EXERCISE: The output is the lines below from the one with "5: (432, 164, 3.30)" through the one with "36: (227, 290, 3.45)", both included, printed exactly and with no other line.

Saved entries
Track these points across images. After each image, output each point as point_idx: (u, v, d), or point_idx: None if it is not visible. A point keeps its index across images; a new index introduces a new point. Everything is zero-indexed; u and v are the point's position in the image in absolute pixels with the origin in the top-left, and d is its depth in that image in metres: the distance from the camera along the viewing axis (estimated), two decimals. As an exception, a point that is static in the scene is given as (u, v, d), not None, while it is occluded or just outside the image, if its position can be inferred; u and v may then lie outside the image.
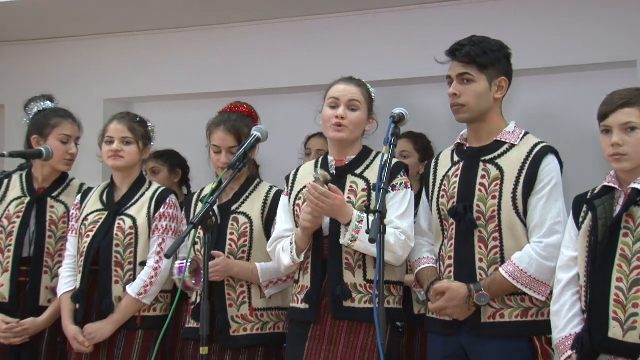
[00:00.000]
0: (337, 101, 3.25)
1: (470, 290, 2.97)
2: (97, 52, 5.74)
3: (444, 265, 3.11)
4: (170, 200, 3.68)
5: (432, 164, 3.30)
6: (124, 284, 3.56)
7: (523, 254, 2.96)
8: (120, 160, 3.66)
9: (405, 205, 3.17)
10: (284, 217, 3.36)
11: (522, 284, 2.95)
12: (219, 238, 3.47)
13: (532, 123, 3.79)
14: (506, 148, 3.08)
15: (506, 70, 3.12)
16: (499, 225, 2.99)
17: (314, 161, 3.45)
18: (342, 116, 3.22)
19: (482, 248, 3.01)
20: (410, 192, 3.22)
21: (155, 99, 5.68)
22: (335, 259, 3.15)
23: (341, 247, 3.14)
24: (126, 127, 3.68)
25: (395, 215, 3.13)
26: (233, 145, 3.49)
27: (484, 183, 3.05)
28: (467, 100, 3.07)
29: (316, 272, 3.19)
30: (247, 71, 5.35)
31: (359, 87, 3.28)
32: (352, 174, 3.25)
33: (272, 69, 5.29)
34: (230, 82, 5.38)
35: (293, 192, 3.36)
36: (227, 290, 3.45)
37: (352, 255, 3.15)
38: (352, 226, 3.06)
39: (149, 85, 5.62)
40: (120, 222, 3.62)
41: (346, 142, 3.27)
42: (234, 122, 3.54)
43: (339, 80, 3.32)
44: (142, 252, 3.59)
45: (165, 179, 4.61)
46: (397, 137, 2.94)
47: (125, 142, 3.67)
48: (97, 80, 5.71)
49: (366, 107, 3.28)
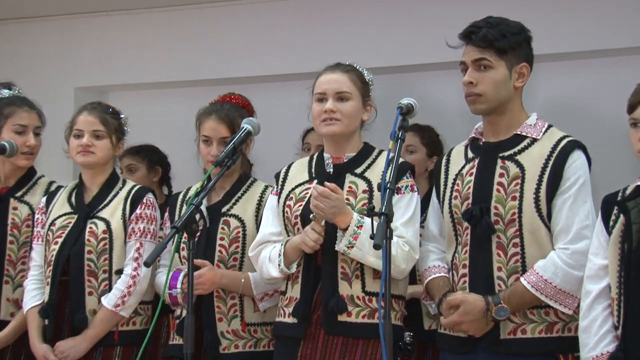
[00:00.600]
0: (323, 95, 3.25)
1: (487, 303, 2.96)
2: (67, 34, 5.73)
3: (457, 274, 3.10)
4: (148, 200, 3.67)
5: (443, 160, 3.29)
6: (98, 295, 3.56)
7: (547, 262, 2.95)
8: (91, 156, 3.65)
9: (410, 211, 3.17)
10: (270, 219, 3.36)
11: (547, 295, 2.94)
12: (207, 243, 3.47)
13: (555, 115, 3.78)
14: (527, 143, 3.08)
15: (527, 56, 3.12)
16: (520, 230, 2.99)
17: (307, 158, 3.45)
18: (331, 110, 3.22)
19: (500, 255, 3.01)
20: (417, 196, 3.22)
21: (134, 88, 5.67)
22: (329, 267, 3.15)
23: (337, 253, 3.13)
24: (97, 118, 3.67)
25: (399, 221, 3.12)
26: (225, 136, 3.50)
27: (502, 182, 3.04)
28: (484, 89, 3.06)
29: (307, 281, 3.18)
30: (238, 56, 5.34)
31: (346, 74, 3.27)
32: (351, 173, 3.25)
33: (266, 54, 5.29)
34: (219, 68, 5.38)
35: (283, 191, 3.35)
36: (217, 303, 3.45)
37: (349, 263, 3.14)
38: (350, 231, 3.05)
39: (127, 72, 5.61)
40: (92, 226, 3.61)
41: (342, 137, 3.26)
42: (227, 111, 3.56)
43: (324, 70, 3.32)
44: (118, 258, 3.59)
45: (143, 178, 4.61)
46: (405, 131, 2.94)
47: (96, 136, 3.66)
48: (67, 66, 5.70)
49: (359, 95, 3.27)
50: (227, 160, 3.14)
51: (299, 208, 3.24)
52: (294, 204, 3.27)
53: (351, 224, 3.05)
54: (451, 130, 4.39)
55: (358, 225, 3.05)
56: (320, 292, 3.17)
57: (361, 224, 3.04)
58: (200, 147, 3.59)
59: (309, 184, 3.30)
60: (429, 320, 3.83)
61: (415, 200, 3.19)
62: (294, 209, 3.25)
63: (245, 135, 3.25)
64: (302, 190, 3.29)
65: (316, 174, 3.32)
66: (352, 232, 3.05)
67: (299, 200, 3.27)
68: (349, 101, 3.24)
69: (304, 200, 3.24)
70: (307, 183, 3.31)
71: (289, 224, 3.27)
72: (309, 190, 3.25)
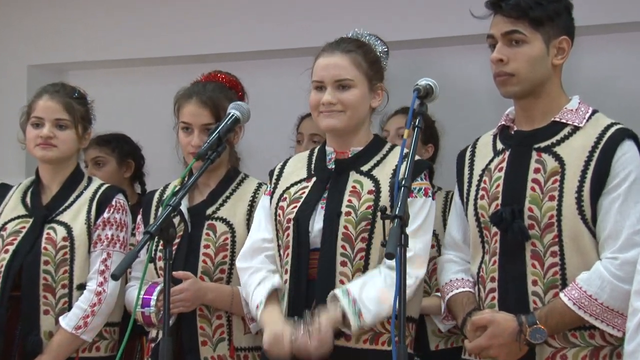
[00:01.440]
0: (321, 83, 3.26)
1: (520, 324, 2.95)
2: (19, 3, 5.70)
3: (484, 289, 3.10)
4: (118, 202, 3.68)
5: (467, 153, 3.30)
6: (56, 314, 3.56)
7: (592, 274, 2.94)
8: (53, 150, 3.66)
9: (420, 218, 3.17)
10: (262, 223, 3.38)
11: (591, 314, 2.93)
12: (189, 252, 3.48)
13: (602, 98, 3.80)
14: (568, 132, 3.08)
15: (567, 27, 3.12)
16: (559, 236, 2.99)
17: (306, 153, 3.45)
18: (329, 102, 3.22)
19: (536, 266, 3.00)
20: (431, 202, 3.22)
21: (98, 65, 5.68)
22: (326, 282, 3.14)
23: (334, 264, 3.13)
24: (61, 104, 3.67)
25: (407, 230, 3.08)
26: (209, 122, 3.53)
27: (538, 179, 3.04)
28: (518, 67, 3.05)
29: (298, 296, 3.19)
30: (224, 28, 5.34)
31: (347, 55, 3.25)
32: (356, 170, 3.25)
33: (257, 26, 5.28)
34: (200, 43, 5.37)
35: (277, 190, 3.36)
36: (200, 323, 3.47)
37: (348, 277, 3.14)
38: (350, 313, 3.02)
39: (90, 47, 5.61)
40: (50, 231, 3.61)
41: (344, 130, 3.26)
42: (211, 93, 3.57)
43: (322, 50, 3.31)
44: (80, 271, 3.59)
45: (112, 173, 4.62)
46: (422, 117, 2.93)
47: (59, 126, 3.65)
48: (19, 40, 5.70)
49: (364, 79, 3.26)
50: (210, 153, 3.13)
51: (293, 210, 3.24)
52: (288, 205, 3.27)
53: (343, 308, 3.03)
54: (478, 117, 4.42)
55: (347, 298, 3.04)
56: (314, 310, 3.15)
57: (344, 305, 3.02)
58: (180, 137, 3.60)
59: (307, 182, 3.31)
60: (436, 339, 3.87)
61: (428, 206, 3.20)
62: (286, 211, 3.26)
63: (232, 122, 3.24)
64: (299, 190, 3.30)
65: (316, 171, 3.32)
66: (353, 312, 3.02)
67: (294, 201, 3.27)
68: (351, 89, 3.23)
69: (300, 201, 3.24)
70: (304, 181, 3.32)
71: (280, 228, 3.28)
72: (305, 190, 3.25)
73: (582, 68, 4.41)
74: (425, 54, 5.02)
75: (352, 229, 3.15)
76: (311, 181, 3.29)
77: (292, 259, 3.21)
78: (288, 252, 3.23)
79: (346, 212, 3.16)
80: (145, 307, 3.35)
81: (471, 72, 4.73)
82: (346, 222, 3.15)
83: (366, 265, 3.15)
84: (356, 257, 3.15)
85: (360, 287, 3.05)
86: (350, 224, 3.15)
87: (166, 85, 3.82)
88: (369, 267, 3.14)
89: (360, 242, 3.15)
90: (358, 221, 3.15)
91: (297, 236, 3.21)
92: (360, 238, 3.15)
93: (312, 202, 3.23)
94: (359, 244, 3.15)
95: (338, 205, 3.18)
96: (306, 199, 3.24)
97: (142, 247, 2.85)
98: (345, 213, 3.16)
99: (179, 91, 3.65)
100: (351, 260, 3.15)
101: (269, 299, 3.19)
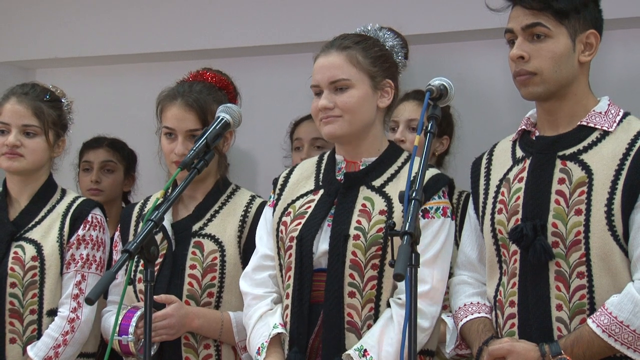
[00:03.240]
0: (318, 87, 3.26)
1: (544, 354, 2.95)
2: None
3: (503, 315, 3.10)
4: (94, 218, 3.69)
5: (483, 161, 3.30)
6: (23, 343, 3.58)
7: (623, 297, 2.93)
8: (20, 160, 3.67)
9: (439, 243, 3.16)
10: (265, 239, 3.38)
11: (623, 342, 2.92)
12: (173, 273, 3.49)
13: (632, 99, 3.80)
14: (596, 137, 3.08)
15: (595, 20, 3.13)
16: (587, 255, 2.99)
17: (314, 159, 3.45)
18: (325, 107, 3.22)
19: (561, 289, 3.00)
20: (450, 222, 3.22)
21: (70, 63, 5.68)
22: (333, 314, 3.15)
23: (342, 294, 3.13)
24: (29, 109, 3.69)
25: (421, 259, 3.01)
26: (194, 128, 3.54)
27: (562, 191, 3.04)
28: (541, 65, 3.06)
29: (300, 321, 3.19)
30: (214, 22, 5.33)
31: (343, 53, 3.25)
32: (367, 185, 3.24)
33: (251, 19, 5.27)
34: (188, 37, 5.37)
35: (280, 202, 3.36)
36: (185, 353, 3.49)
37: (357, 309, 3.14)
38: None
39: (61, 42, 5.61)
40: (18, 250, 3.63)
41: (348, 137, 3.26)
42: (197, 95, 3.58)
43: (320, 50, 3.31)
44: (51, 295, 3.61)
45: (118, 184, 4.69)
46: (436, 122, 2.92)
47: (27, 133, 3.66)
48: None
49: (365, 77, 3.25)
50: (197, 162, 3.13)
51: (297, 227, 3.24)
52: (291, 221, 3.27)
53: None
54: (496, 120, 4.41)
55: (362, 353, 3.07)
56: (317, 336, 3.18)
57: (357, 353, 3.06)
58: (162, 143, 3.62)
59: (314, 195, 3.31)
60: None
61: (447, 228, 3.19)
62: (290, 227, 3.25)
63: (221, 127, 3.24)
64: (304, 204, 3.30)
65: (324, 183, 3.32)
66: None
67: (299, 216, 3.27)
68: (348, 90, 3.23)
69: (305, 217, 3.24)
70: (311, 194, 3.32)
71: (282, 246, 3.28)
72: (312, 204, 3.26)
73: (611, 65, 4.43)
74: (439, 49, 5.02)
75: (360, 255, 3.14)
76: (318, 194, 3.29)
77: (294, 283, 3.21)
78: (290, 275, 3.23)
79: (355, 235, 3.16)
80: (123, 334, 3.34)
81: (489, 70, 4.74)
82: (354, 247, 3.15)
83: (378, 296, 3.15)
84: (366, 286, 3.15)
85: (377, 344, 3.06)
86: (359, 249, 3.15)
87: (147, 84, 3.82)
88: (382, 299, 3.14)
89: (370, 269, 3.14)
90: (368, 246, 3.14)
91: (300, 258, 3.21)
92: (371, 265, 3.14)
93: (317, 219, 3.22)
94: (370, 271, 3.14)
95: (346, 227, 3.17)
96: (311, 215, 3.24)
97: (120, 267, 2.84)
98: (354, 237, 3.16)
99: (162, 92, 3.65)
100: (360, 290, 3.15)
101: (271, 344, 3.20)
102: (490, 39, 4.58)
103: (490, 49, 4.59)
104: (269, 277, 3.33)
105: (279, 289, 3.32)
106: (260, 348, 3.20)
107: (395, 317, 3.10)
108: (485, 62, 4.84)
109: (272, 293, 3.31)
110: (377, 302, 3.14)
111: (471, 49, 4.97)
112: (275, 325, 3.21)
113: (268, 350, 3.18)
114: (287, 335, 3.20)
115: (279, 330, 3.19)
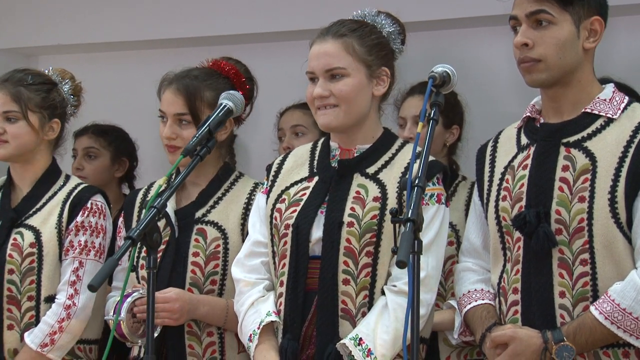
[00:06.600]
0: (313, 74, 3.27)
1: (546, 341, 2.96)
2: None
3: (506, 302, 3.11)
4: (94, 204, 3.68)
5: (487, 148, 3.30)
6: (21, 330, 3.58)
7: (626, 285, 2.94)
8: (5, 147, 3.67)
9: (434, 230, 3.17)
10: (257, 225, 3.39)
11: (625, 330, 2.93)
12: (176, 260, 3.49)
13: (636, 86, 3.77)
14: (601, 124, 3.09)
15: (600, 6, 3.12)
16: (590, 242, 2.99)
17: (308, 146, 3.45)
18: (320, 95, 3.22)
19: (564, 276, 3.00)
20: (445, 209, 3.22)
21: (74, 49, 5.68)
22: (327, 302, 3.15)
23: (337, 281, 3.14)
24: (8, 95, 3.68)
25: None
26: (182, 112, 3.54)
27: (566, 178, 3.04)
28: (545, 52, 3.05)
29: (295, 310, 3.19)
30: (215, 10, 5.34)
31: (339, 40, 3.25)
32: (361, 173, 3.25)
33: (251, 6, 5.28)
34: (190, 25, 5.37)
35: (274, 189, 3.36)
36: (188, 341, 3.48)
37: (352, 297, 3.15)
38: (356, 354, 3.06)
39: (65, 29, 5.61)
40: (17, 236, 3.63)
41: (343, 128, 3.26)
42: (190, 80, 3.57)
43: (316, 36, 3.31)
44: (49, 281, 3.61)
45: (103, 169, 4.67)
46: (438, 109, 2.93)
47: (9, 119, 3.66)
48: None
49: (360, 65, 3.25)
50: (200, 148, 3.12)
51: (292, 215, 3.24)
52: (286, 208, 3.27)
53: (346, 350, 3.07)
54: (500, 107, 4.41)
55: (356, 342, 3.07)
56: (310, 324, 3.19)
57: (352, 346, 3.06)
58: (160, 127, 3.61)
59: (308, 182, 3.31)
60: (447, 349, 3.88)
61: (441, 215, 3.20)
62: (284, 215, 3.26)
63: (224, 114, 3.23)
64: (299, 191, 3.30)
65: (318, 170, 3.32)
66: (361, 355, 3.06)
67: (293, 203, 3.27)
68: (343, 78, 3.23)
69: (300, 205, 3.24)
70: (306, 181, 3.32)
71: (276, 234, 3.28)
72: (307, 192, 3.26)
73: (616, 52, 4.42)
74: (442, 36, 5.02)
75: (355, 242, 3.15)
76: (313, 181, 3.29)
77: (289, 270, 3.22)
78: (284, 262, 3.24)
79: (348, 222, 3.16)
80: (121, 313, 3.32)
81: (494, 56, 4.73)
82: (348, 234, 3.16)
83: (373, 283, 3.15)
84: (361, 273, 3.15)
85: (372, 332, 3.06)
86: (353, 236, 3.15)
87: (149, 72, 3.80)
88: (376, 286, 3.15)
89: (365, 256, 3.15)
90: (362, 233, 3.15)
91: (295, 245, 3.21)
92: (365, 252, 3.15)
93: (313, 207, 3.23)
94: (364, 258, 3.15)
95: (340, 214, 3.18)
96: (307, 203, 3.25)
97: (123, 253, 2.83)
98: (348, 223, 3.16)
99: (165, 75, 3.66)
100: (355, 277, 3.15)
101: (263, 332, 3.20)
102: (495, 26, 4.57)
103: (494, 36, 4.60)
104: (262, 263, 3.34)
105: (271, 276, 3.32)
106: (252, 335, 3.21)
107: (390, 304, 3.11)
108: (489, 49, 4.84)
109: (264, 280, 3.32)
110: (372, 290, 3.15)
111: (475, 35, 4.98)
112: (269, 313, 3.22)
113: (260, 337, 3.19)
114: (280, 323, 3.21)
115: (272, 318, 3.20)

RESULT FOR THIS TASK:
5: (432, 164, 3.30)
6: (124, 284, 3.56)
7: (523, 254, 2.96)
8: (120, 160, 3.66)
9: (405, 205, 3.17)
10: (284, 217, 3.36)
11: (522, 284, 2.95)
12: (219, 238, 3.47)
13: (532, 123, 3.79)
14: (506, 148, 3.08)
15: (506, 70, 3.12)
16: (499, 225, 2.99)
17: (314, 161, 3.45)
18: (342, 116, 3.22)
19: (482, 248, 3.01)
20: (410, 192, 3.22)
21: (155, 99, 5.68)
22: (335, 259, 3.15)
23: (341, 247, 3.14)
24: (126, 127, 3.68)
25: (395, 215, 3.13)
26: (233, 145, 3.49)
27: (484, 183, 3.05)
28: (467, 100, 3.07)
29: (316, 272, 3.19)
30: (247, 71, 5.35)
31: (359, 87, 3.28)
32: (352, 174, 3.25)
33: (272, 69, 5.29)
34: (230, 82, 5.38)
35: (293, 192, 3.36)
36: (227, 290, 3.45)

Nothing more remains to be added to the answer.